“Drummers,” Deirdre O’ Callaghan writes in the foreword of her new book, “are underrated and underappreciated.” And yet from the back of the band, they drive the rhythm and keep the whole thing together. Deirdre was fascinated by this apparent contradiction and this fascination grew into her super-impressive new book, The Drum Thing, for which the Irish photographer shot 98 world-class drummers.
From Tony Allen, Travis Barker and Dave Grohl to Cindy Blackman, Ringo Starr, Lars Ulrich and Jack White, the book captures these musicians in their homes and studios, lost in music (as you’d expect) but also away from their kits. This combination – of the intense moments of them playing and the intimacy of them just hanging out – elevates the book into something very special.
Like many brainwaves, the idea first came to Deirdre over dinner with friends (one of whom was Jim Sclavunos, who drums with Nick Cave and the Bad Seeds). Initially Deirdre, who was part of the original team at Dazed, envisaged it as a magazine feature, but as she started shooting the scope and ambition of her project expanded.
“I couldn’t stop,” she explains. “I kept thinking, ‘Oh I’ll shoot another two,’ and it went from there. It was turning into a very big magazine feature, and as it went on I realised it was going to be a book.”
Along the way, the nature of the series changed too. Originally the book was to focus on the drummers as drummers, shot at their kits. “I was concentrating on their set-up and style of playing, but I realised there were only so many ways you can make that interesting.

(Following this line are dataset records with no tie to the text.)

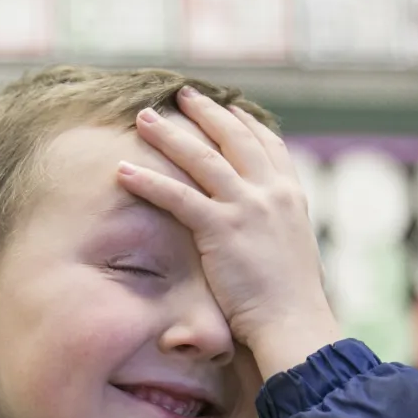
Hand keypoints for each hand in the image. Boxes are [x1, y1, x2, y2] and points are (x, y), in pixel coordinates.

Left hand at [116, 87, 340, 376]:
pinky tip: (123, 170)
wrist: (295, 323)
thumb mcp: (292, 254)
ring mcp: (247, 208)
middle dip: (205, 112)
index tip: (228, 107)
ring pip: (202, 159)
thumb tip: (264, 234)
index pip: (268, 145)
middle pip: (234, 139)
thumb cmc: (292, 303)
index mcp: (291, 197)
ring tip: (143, 117)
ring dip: (169, 135)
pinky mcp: (221, 229)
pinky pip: (177, 196)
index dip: (244, 123)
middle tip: (182, 94)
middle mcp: (271, 193)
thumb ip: (276, 232)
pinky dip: (147, 180)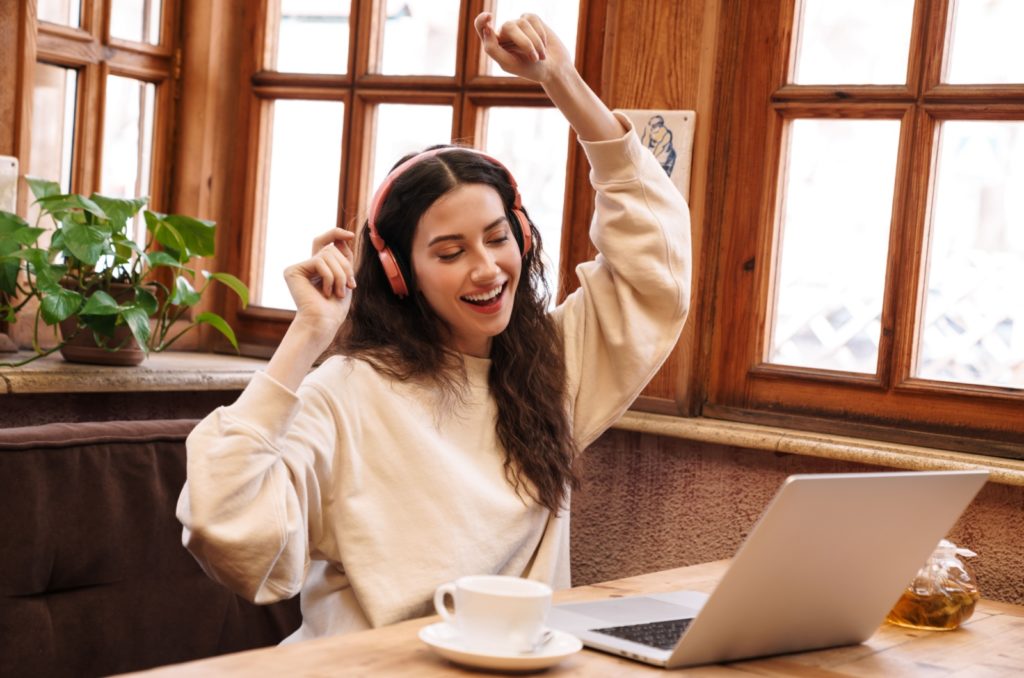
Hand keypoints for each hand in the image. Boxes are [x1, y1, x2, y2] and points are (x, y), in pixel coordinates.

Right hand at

“When you start a project, you have a really clear vision for how you want to do it. But as you start executing that, you’ve got to be open to other ways of making it interesting. It’s about finding stuff you haven’t shot before, or looking for a completely different way to shoot something you have shot before.”
She decided to shoot the drummers in environments they were comfortable in, and focus on these settings as well as their musical talents (most memorably this led to pictures of Greg Fox’s parrots). As the project evolved, Deirdre also started interviewing everyone she photographed as well, using these written insights to complete the fullest possible “portrait” of her subjects.
“The type of personality who chooses to be a drummer really grabs me,” she says. “You’re the first person to get there to set up, and the last person to leave. It’s not an easy thing to be transporting around when you are starting out, so there’s a huge dedication to an instrument like that.
“They sit at the back but drive the music. When you meet someone who is really introverted and shy – and then you see them on stage and they just go nuts – I find that really interesting. You transcend yourself when you are playing.”
That desire to capture the drummers in full flow actually posed a creative challenge. On stage they are used to letting go in that way, but it’s strange to recreate that in the more artificial setting of a photoshoot.
“I obviously wanted to shoot them in their zone, but we had lights set up everywhere, and me and my assistant were there, so I needed to make them forget all that and just get into playing,” Deirdre says. “That’s my job, but I could feel them adjusting to that.”
Another challenge came in whittling down thousands of photos into a coherent series for the book. Along with designers at Big Active, Deirdre spent hours poring over the images she had collected on her hard drives.
“There were so many stages of editing,” she laughs. “What you really loved at the time of the shoot changed by the time we came to do the final edit of the book.”
One of the breakthroughs was to use big quotations in block capitals to break up the rhythm (sorry) of the book. “The idea was that they were like the crash of a cymbal,” Deirdre explains.
She also spent hours transcribing the interviews she’d recorded and did every one herself, whether on planes or during a memorable trip back home to Ireland, where she was able to immerse herself in the transcriptions. Interestingly she found this humdrum task actually became very evocative.
“It was so moving,” she says. “Sometimes you’re so wrapped in the bigger picture, working with the designers and editing the text, you have to remind yourself – wow, I have had so many incredible moments throughout this project and it’s such a privilege to have been in these people’s homes.”
She certainly succeeded in capturing drummers, and drumming in a new light. And in doing so The Drum Thing reminds us of the primal reaction we have to the sound of drums. As Dave Grohl tells Deirdre in his interview, “Ultimately the reason people are shaking their asses is you: it’s not the lyrics, it’s your backbeat.”